++++ TEXT ++++

Archaeological site in central Israel

Khirbet el-Ein (خربة العين; חורבת אל-עין) is an archaeological site located in the Judaean Lowlands (Shephelah) in modern-day Israel, near the ancient sites of Tel Goded and Beit Guvrin. The site consists of two clusters of ruins situated along the Roman road between Beit Guvrin and Jerusalem, named after a spring that once flowed in the valley below the lower cluster.

No above-ground structures survive, and knowledge of the site is based almost entirely on its extensive rock-cut underground remains. First recorded by R. A. Stewart Macalister in 1899–1900 and comprehensively surveyed in 2017 by Boaz Zissu and other researchers, these remains include bell-shaped chalk quarries, an underground olive press, storerooms, columbaria, rock-cut tombs with burial niches (kokhim), and two hiding complexes associated with the Jewish–Roman wars.

The earliest remains date to the Hellenistic period, while evidence from the Early Roman period indicates a Jewish rural settlement that was abandoned during the Bar Kokhba Revolt. Later occupation is attested by Byzantine-period Christian features and Early Islamic-period quarrying and columbarium installations.

== Geography ==
Khirbet el-Ein is located about a kilometer southeast of Tell Goded (also Tell el-Judeidah); The site sits alongside the Roman road linking Beit Guvrin and Jerusalem, and the second milestone on this road was found at its foot. It comprises two clusters of ancient remains, separated by a slope. The smaller, Khirbet el-Ein Upper, occupies a higher elevation south of the divide and covers only 2 to 3 dunams. To its north lies the larger cluster, Khirbet el-Ein Lower, spanning about 30 dunams on terraces overlooking the Nahal Goded riverbed.

The site name is Arabic for "ruin of the spring", likely preserving the memory of a spring that once flowed nearby. During the Roman and Byzantine periods, its waters were collected in a large reservoir and conveyed by channel to the nearby city of Beit Guvrin (Eleutheropolis), which is located three kilometers away, as part of the city's water supply system. The spring later dried up, leaving only a high water table, into which a well was dug below the lower site.

== History ==
The site was apparently settled from the Hellenistic through the Early Islamic periods.

=== Hellenistic period ===
Based on parallels with the nearby city of Maresha, some spaces may date to the Hellenistic period. These include three chambers accessed via a corridor from an upper underground system, and possibly two halls in the lower hiding complex.

++++

DIRECTION 1. In the text about Khirbet el-Ein, condense the paragraph beginning "Khirbet el-Ein is located about a kilometer southeast" into a short bulleted list that keeps its main facts.
DIRECTION 2. Pick up the article on Khirbet el-Ein after its last sentence and write the next part.

++++ COLLECTED DATA ++++

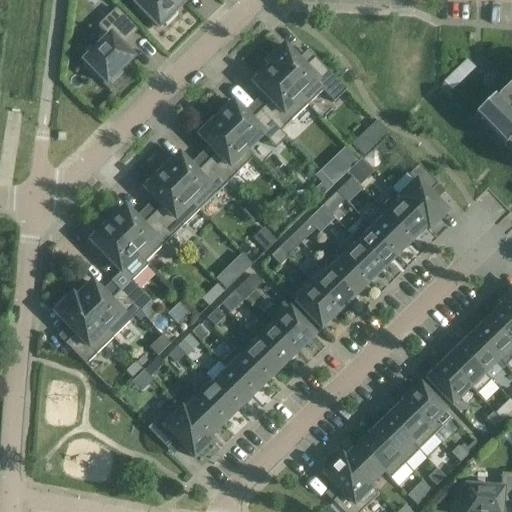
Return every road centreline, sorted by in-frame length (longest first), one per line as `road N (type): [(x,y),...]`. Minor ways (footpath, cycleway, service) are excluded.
road 1 (residential): [(224,511),(486,247)]
road 2 (residential): [(32,201),(66,185),(255,0)]
road 3 (residential): [(7,498),(32,201)]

++++

REPLY 1.
- About 1 km southeast of Tell Goded (Tell el-Judeidah)
- Beside the Roman road between Beit Guvrin and Jerusalem; the second milestone on this road was found at the site's foot
- Two clusters of remains, separated by a slope:
  - Khirbet el-Ein Upper: smaller, on higher ground to the south, 2–3 dunams
  - Khirbet el-Ein Lower: larger, to the north, about 30 dunams on terraces overlooking the Nahal Goded riverbed

REPLY 2.
=== Early Roman period ===
During the Early Roman period, the site's inhabitants appear to have been Jewish, as indicated by characteristic ethnic markers including ossuaries, stone vessels, a probable mikveh (Jewish ritual bath), and hiding complexes. Jewish occupation continued until the failed Bar Kokhba Revolt (132–136 CE), after which it is unclear whether the site was resettled by a new population immediately following the revolt's suppression or only at a later date. The scattered finds from the hiding systems at Khirbet el-Ein fit the broader pattern whereby hiding complexes throughout Judea reached their greatest sophistication and widest distribution during this period.

=== Byzantine period ===
Carved crosses indicate that the site was inhabited by a Christian population during the Byzantine period.

=== Early Islamic period ===
Occupation during the Early Islamic period is indicated by quarries and columbaria characteristic of the period. Their dating is also based on the observation that the quarrying damaged an earlier carved cross, suggesting that the workers no longer regarded the Christian symbols as sacred.

== Notable findings ==
No standing structures survive above ground at either site, likely because the stone was quarried and reused over the centuries in nearby construction, including at sites such as Beit Guvrin. Consequently, most of what is known about the site derives from its underground spaces.

=== Hiding complexes ===
The largest underground system at the site is the lower hiding complex, which links some thirty hewn spaces over a combined length of about 30 meters. It began as a set of pre-existing spaces later converted into a hiding complex. It includes the remains of an underground olive press, quarries, storerooms, a probable mikveh, and a burial cave with three arcosolia. Its main halls have vaulted, carefully dressed ceilings predating the hiding installations. A cavity in the lower complex contained fragments of storage jars, cooking pots, lamps, and glass bowls dated both to the period between the First Jewish Revolt and the Bar Kokhba Revolt and to the revolt itself. Two graffiti inscriptions reading "JC 1918" and a second reading "AJ" were found in one tunnel, possibly left by soldiers passing through the area at the end of the First World War.

Another hiding complex was discovered in the upper part of the site. It was built around earlier spaces from which two long, branching tunnels extend. The complex had already been recorded by Macalister, but an additional wing was exposed by looters at a point he had marked as blocked; pottery and stone vessels dating to the 1st and 2nd centuries CE were recovered there. During a 2017 survey, a graffito depicting a schematic sailboat accompanied by an undeciphered inscription was discovered in the complex.

=== Quarries and columbaria ===
A cluster of underground bell-shaped quarries was discovered west of the lower hiding complex, with interconnected chambers containing columbarium Another quarry at the site, known as "Space 21", was first recorded by Macalister. It is a deep bell-shaped quarry containing columbarium niches in which some earlier carved crosses were damaged by the cutting of the niches.

The "Asparagus Cave" consists of two connected underground quarries north of the bell-shaped cluster; they preserve rectangular blocks abandoned during quarrying, along with rope-wear grooves used for hauling blocks. Debris layers contained Byzantine and early Islamic pottery, including Gaza–Ashkelon jars and a fragment of a roof tile. Another cave, known as the "Bazbuz Cave", was discovered at the foot of the slope. It consists of five interconnected bell-shaped chambers, each with a narrow opening at its apex. One chamber contains fourteen rows of triangular columbarium niches, while another has three crosses carved at considerable height.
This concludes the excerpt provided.